Figure 3.

The effect of active oxygenation during HMP on mitochondria through the process of kidney preservation and transplantation. (A) During normoxia, forward electron transport (dotted line) (1) drives the proton pumps (CI, CIII, CIV) against a charge gradient at the oxidative phosphorylation chain and proton back flow drives ATP synthase to generate ATP (dotted line) (2). (B) In the absence of oxygen, electron transfer is interrupted and first NADH (1) and second citric acid metabolite succinate (2) increase because both act now as electron carrier to allow CI continuously pump protons during ischemia.
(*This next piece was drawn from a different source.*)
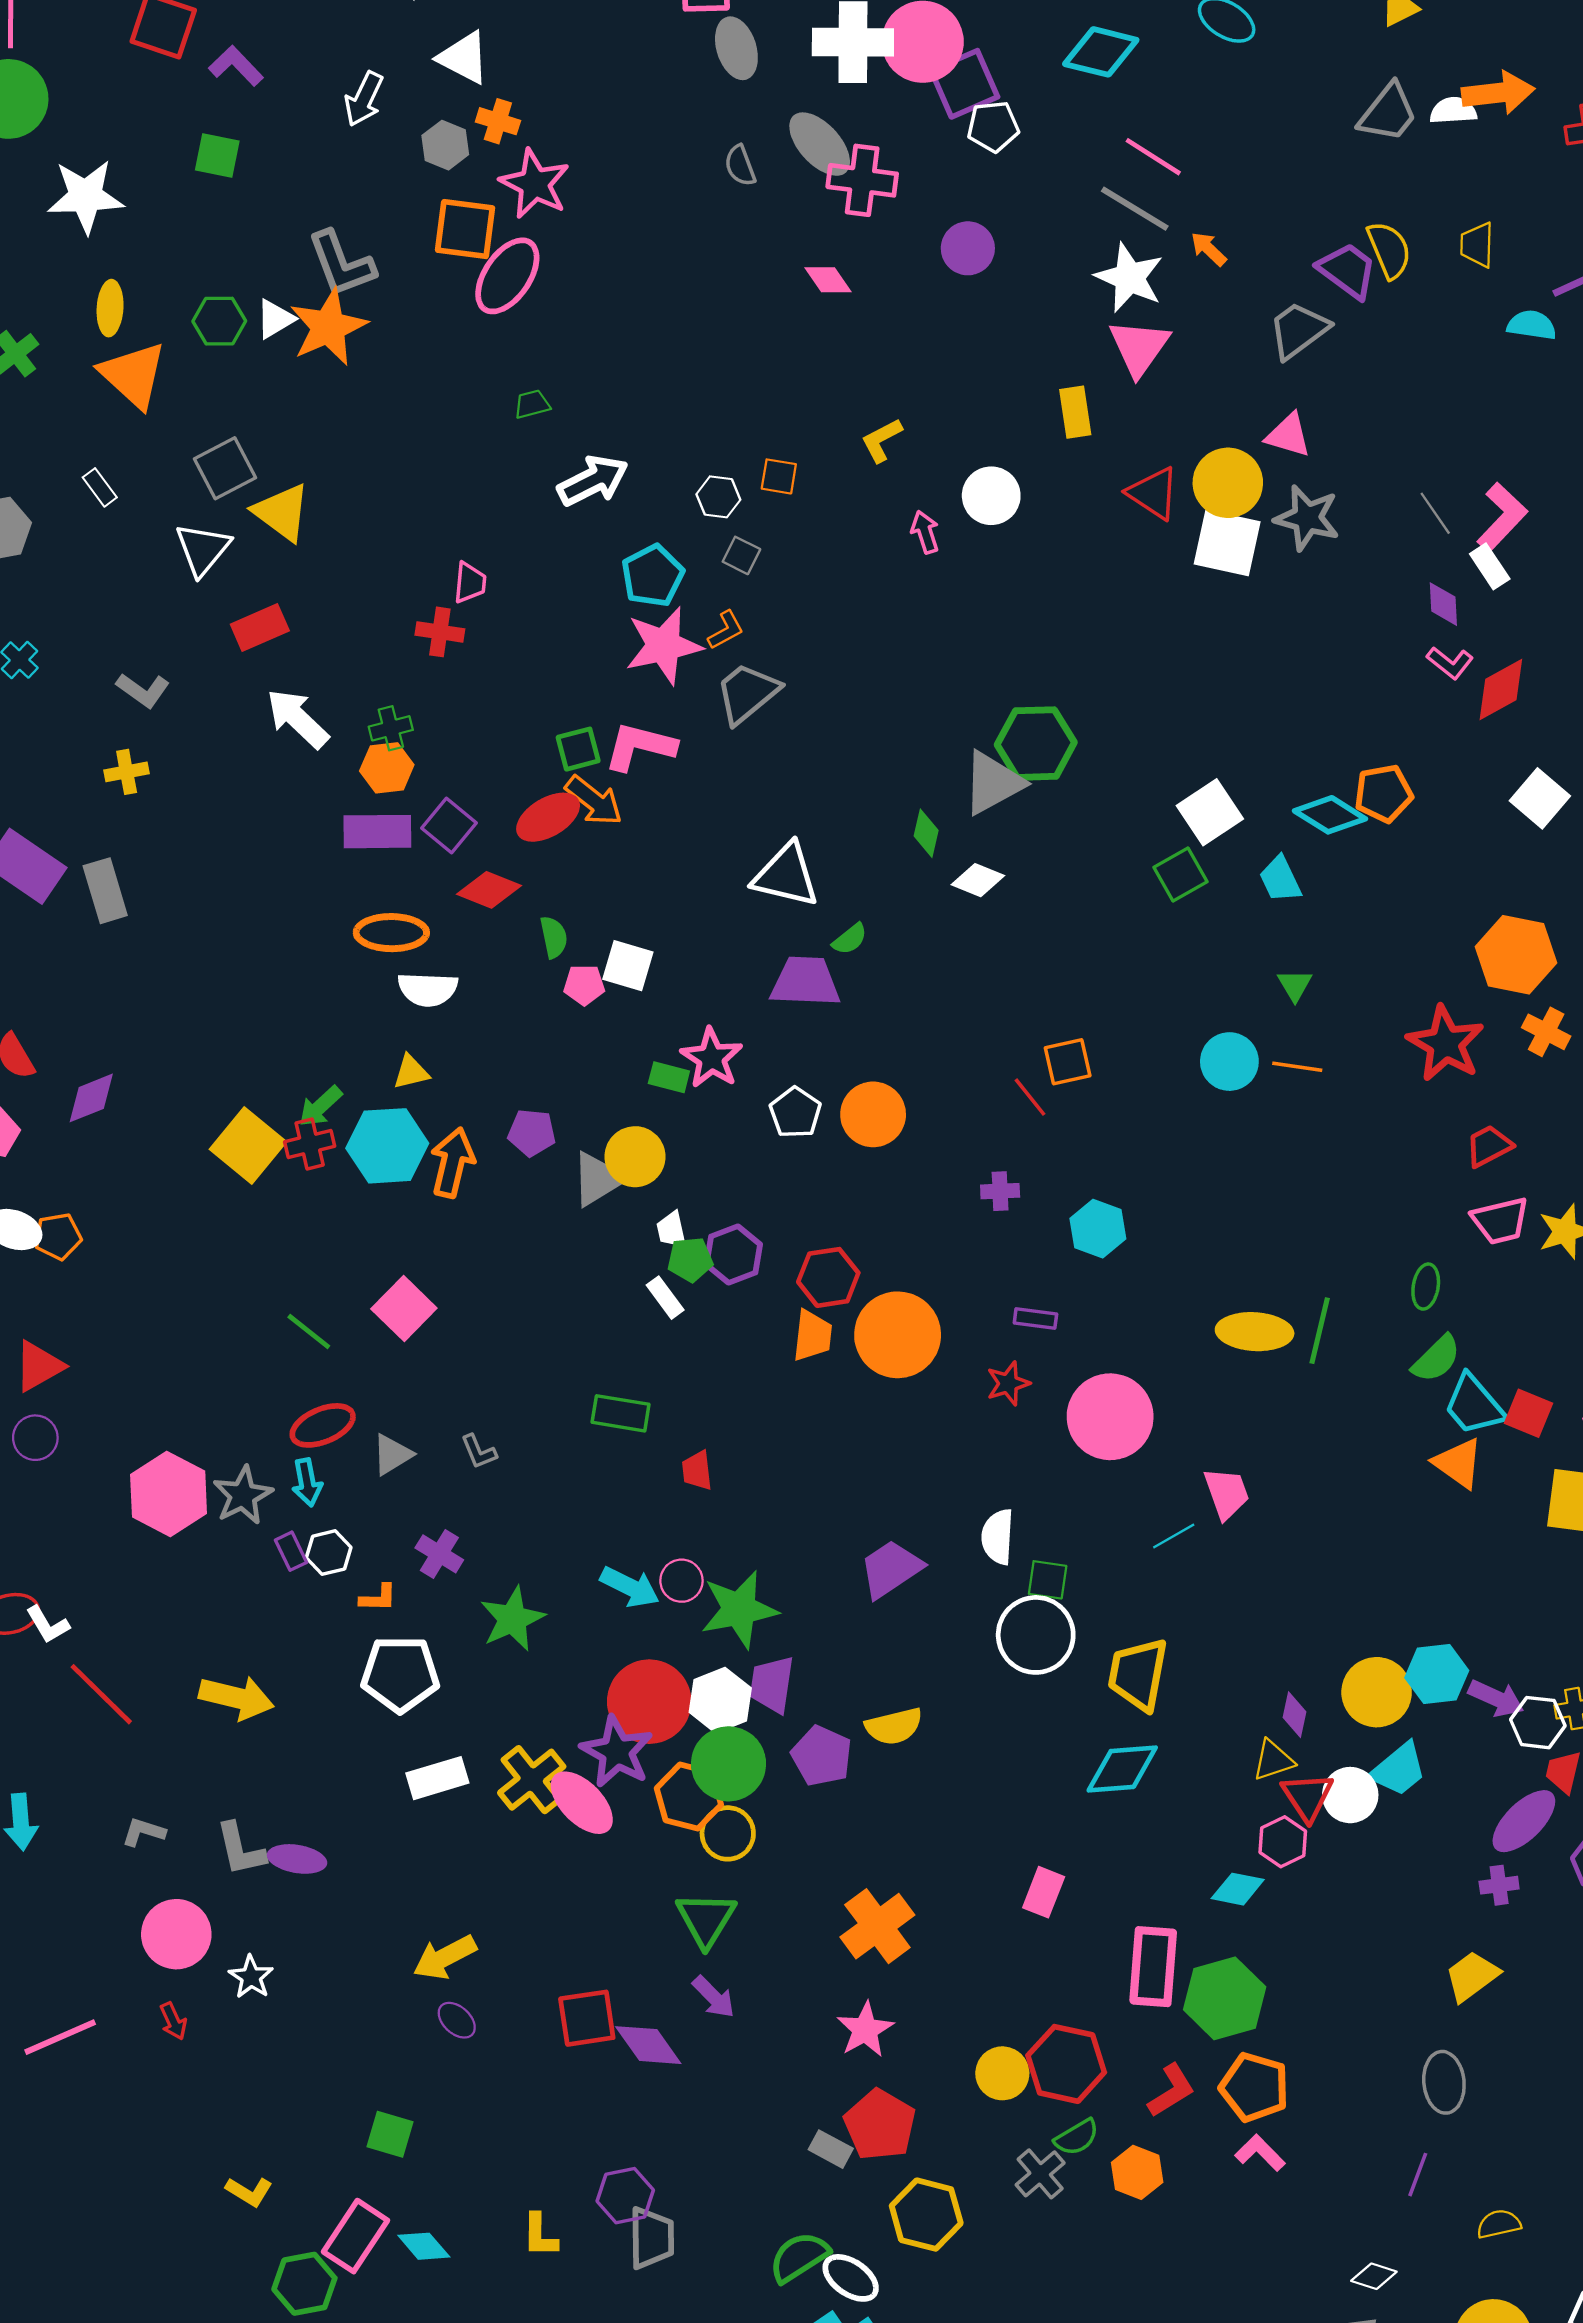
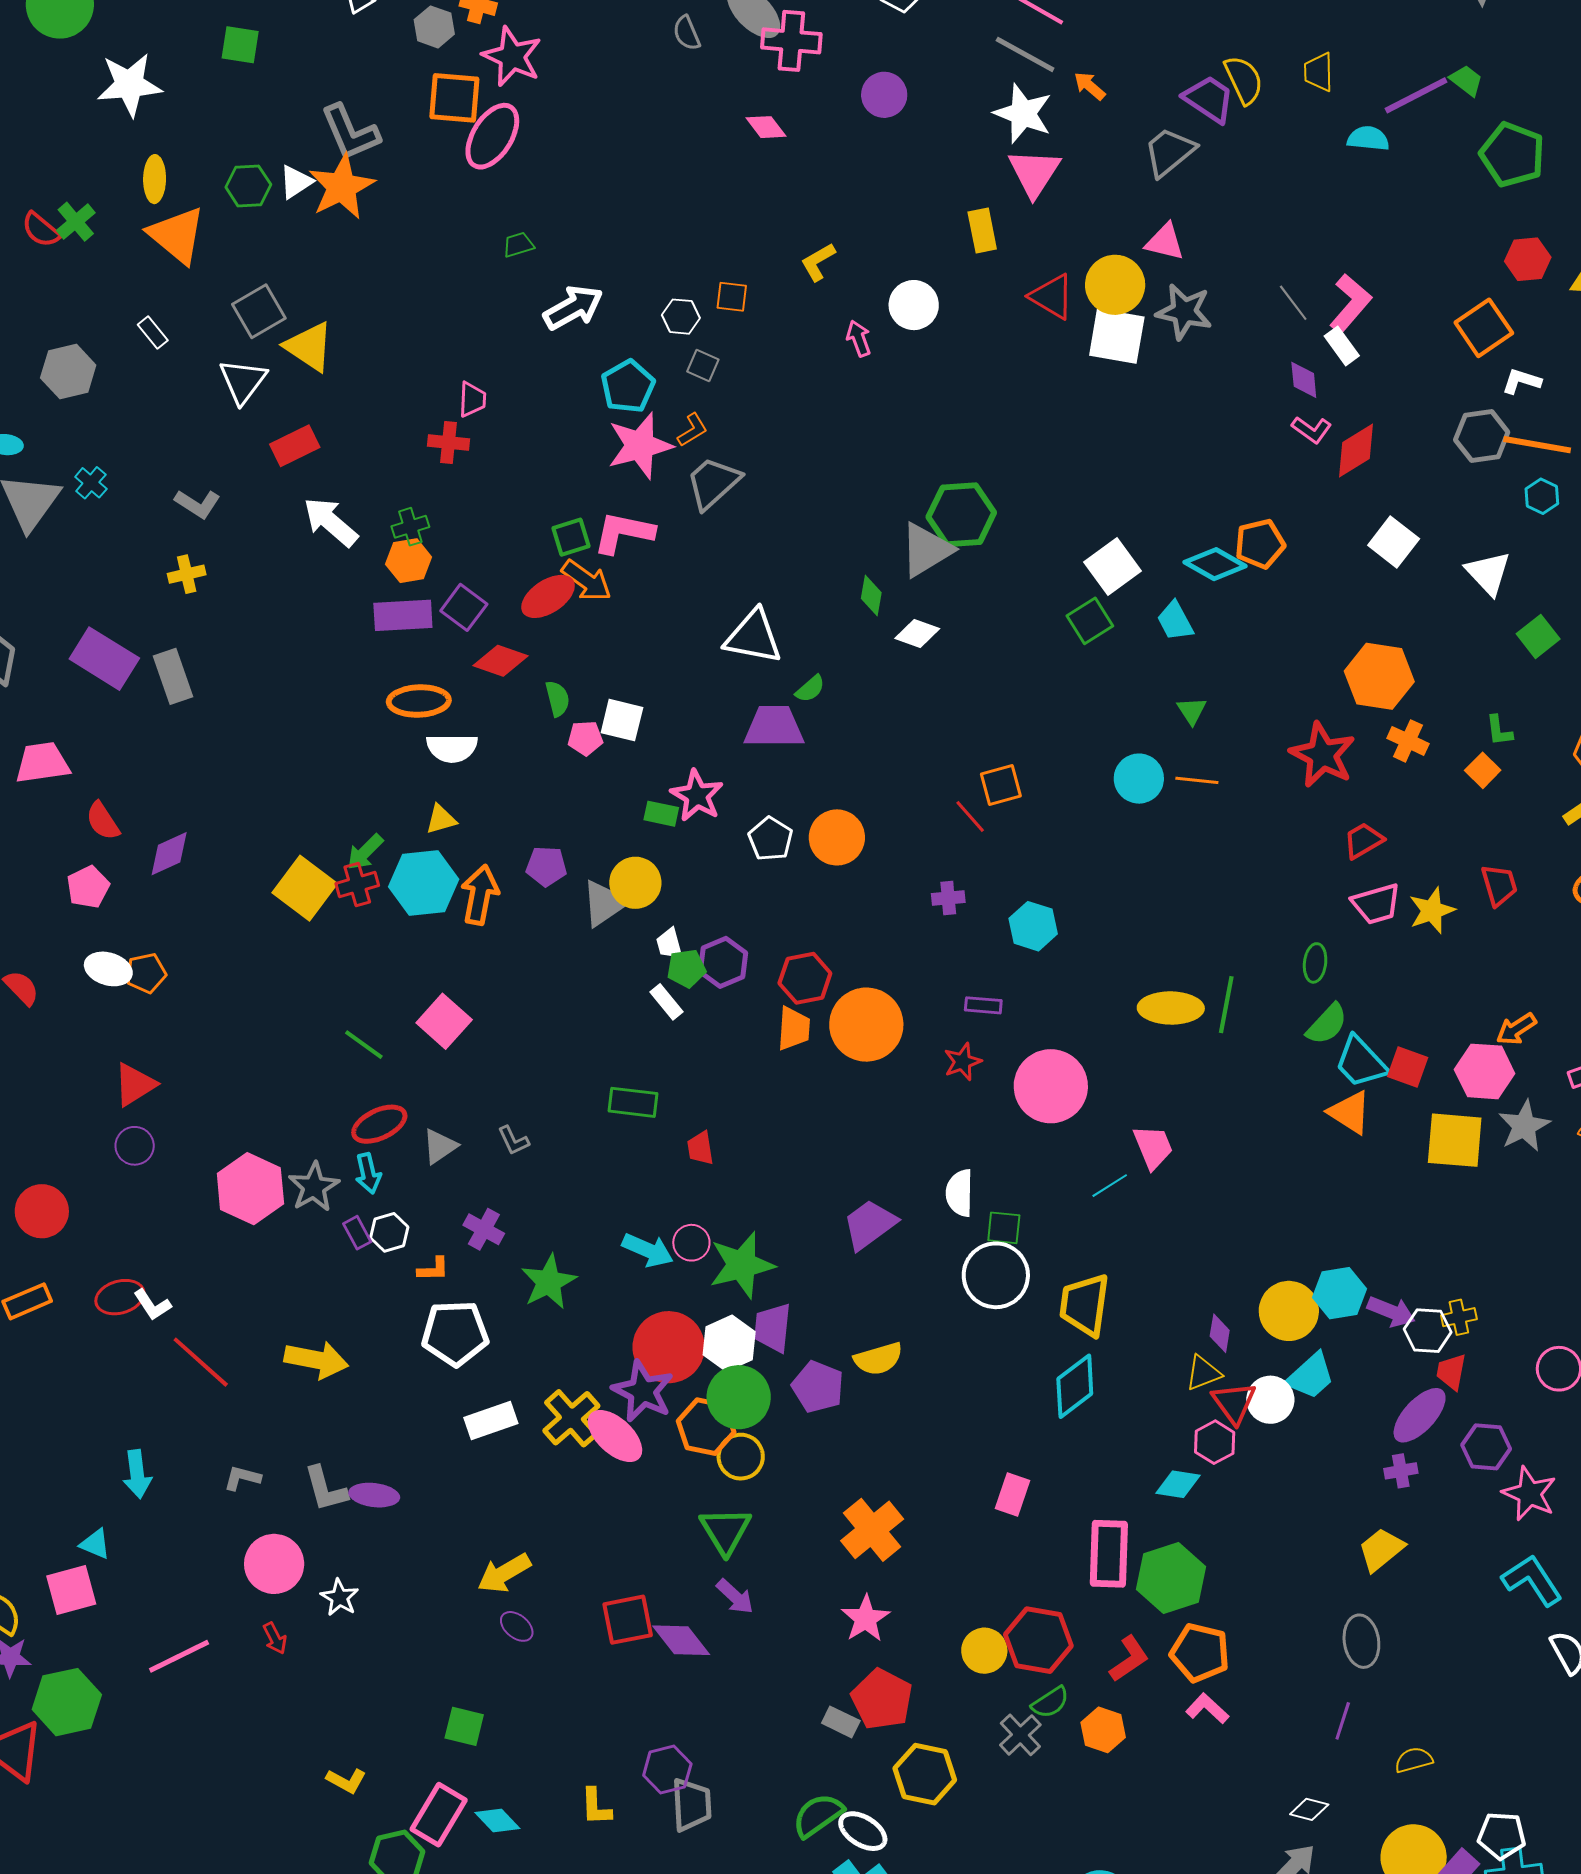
cyan diamond: (1122, 1769) -> (1075, 1386), turned -30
Also FMN release (3) at CI results from over-reduction of flavin via RET. Consequently, ATP and ADP decrease (4) and purine metabolites increase (5). (C) The degree of FET during HMP depends on the perfusate oxygen concentration (1) and results in a decrease of succinate and NADH (2) and less FMN release (3) and an increase of ADP/ATP regeneration (4). (D) During early, in vivo reperfusion, FET (1) generates ATP. Rapid consumption of accumulated succinate generates too much QH2, which impairs further FET. In combination with acidic pH from ischemia this results in a RET at CI (2). Reduced or semi-reduced FMN (3) located at the nucleotide-binding site is the direct source of ROS in CI during RET but reduced FMN can also non-enzymatically react with molecular oxygen producing ROS.